In the 1980s, Benin's economic situation became increasingly critical. The country experienced high economic growth rates (15.6 percent in 1982, 4.6 percent in 1983, and 8.2 percent in 1984), but Nigeria's closure of its border with Benin led to a sharp decline in customs and tax revenues. The state was no longer able to pay the salaries of civil servants. Agriculture was disorganized, the Commercial Bank of Benin was ruined, and communities were largely paralyzed due to a lack of budget. On the political front, the violations of human rights, with cases of torture of political prisoners, contributed to social tension: the church and the unions opposed the regime more openly. Plans for the International Monetary Fund (IMF) imposed in 1987 draconian economic measures: a 10% additional levy on wages, hiring freezes, and compulsory retirements. On June 16, 1989, the People's Republic of Benin signed with the IMF a first adjustment plan, in exchange for an enhanced structural adjustment facility (ESAF) of 21.9 million Special Drawing Rights of the IMF. Changes that were promised in the agreement with the IMF included a reduction in public expenditure and tax reform, privatizations, reorganization or liquidation of public enterprises, a policy of liberalization, and the obligation to enter into borrowing at concessional rates. The IMF agreement set off a massive strike of students and staff, requiring the payment of their salaries and their scholarships. On 22 June 1989, the country signed a rescheduling agreement first with the Paris Club, for a total of $199 million, and Benin was granted a 14.1% reduction of its debt.

=== Dissolution ===
The social and political turmoil, catastrophic economic situation, and fall of the communist regimes in Eastern Europe led President Kérékou to agree to bring down his regime. In February 1989, a pastoral letter signed by eleven bishops of Benin expressed their condemnation of the People's Republic. On the 7th of December, 1989, Kérékou took the lead and surprised the people by disseminating an official statement announcing the abandonment of Marxism–Leninism, the liquidation of the Political Bureau, and the closure of the party's central committee. The Government accepted the establishment of a National Conference bringing together representatives of different political movements. The Conference opened on 19 February 1990: Kérékou expressed himself in person on 21 February, publicly recognising the failure of his policy. The work of the Conference decided to draft a new constitution, and the establishment of a democratic process was provided by a provisional government entrusted to a prime minister. Kérékou remained head of state temporarily. Kérékou said on 28 February to the attention of the Conference: "I accept all the conclusions of your work."

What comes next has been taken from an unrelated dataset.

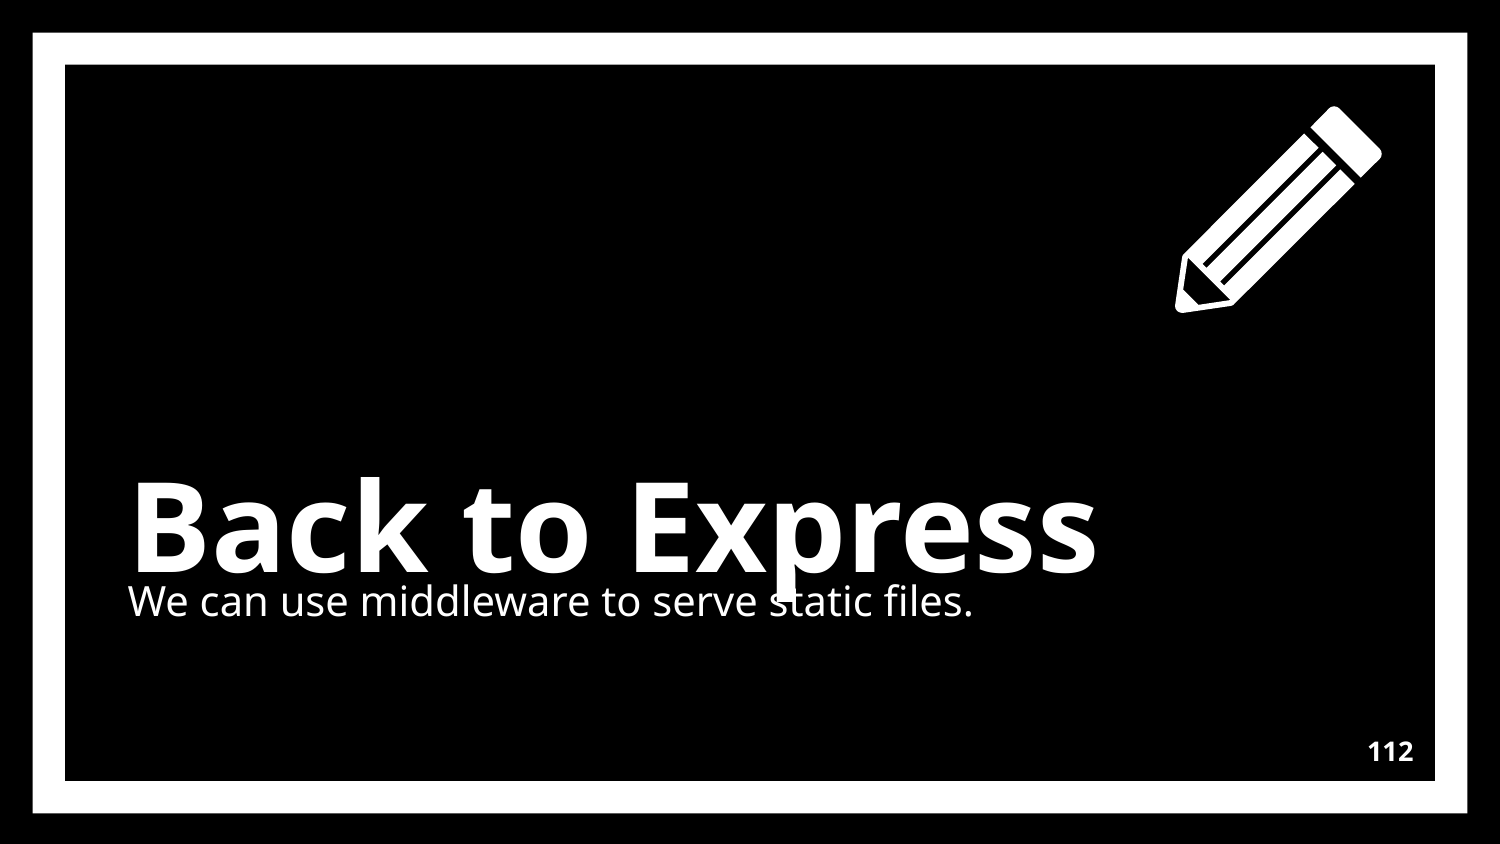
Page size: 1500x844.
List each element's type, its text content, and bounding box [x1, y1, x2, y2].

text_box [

A transitional government was set up in 1990, paving the way for the return of a multi-party system. The new constitution was adopted by referendum in December 1990. The official name of Benin was preserved for the country, which became the Republic of Benin. In the presidential election in March 1991, Prime Minister Nicéphore Soglo defeated Kérékou, winning 67.7% of the vote. Kérékou accepted the result and left office. He became president again when he defeated Soglo in the next election in March 1996, having meanwhile dropped all references to Marxism and atheism and having become an evangelical pastor. His return to power involved no recovery of a Marxist–Leninist regime in Benin.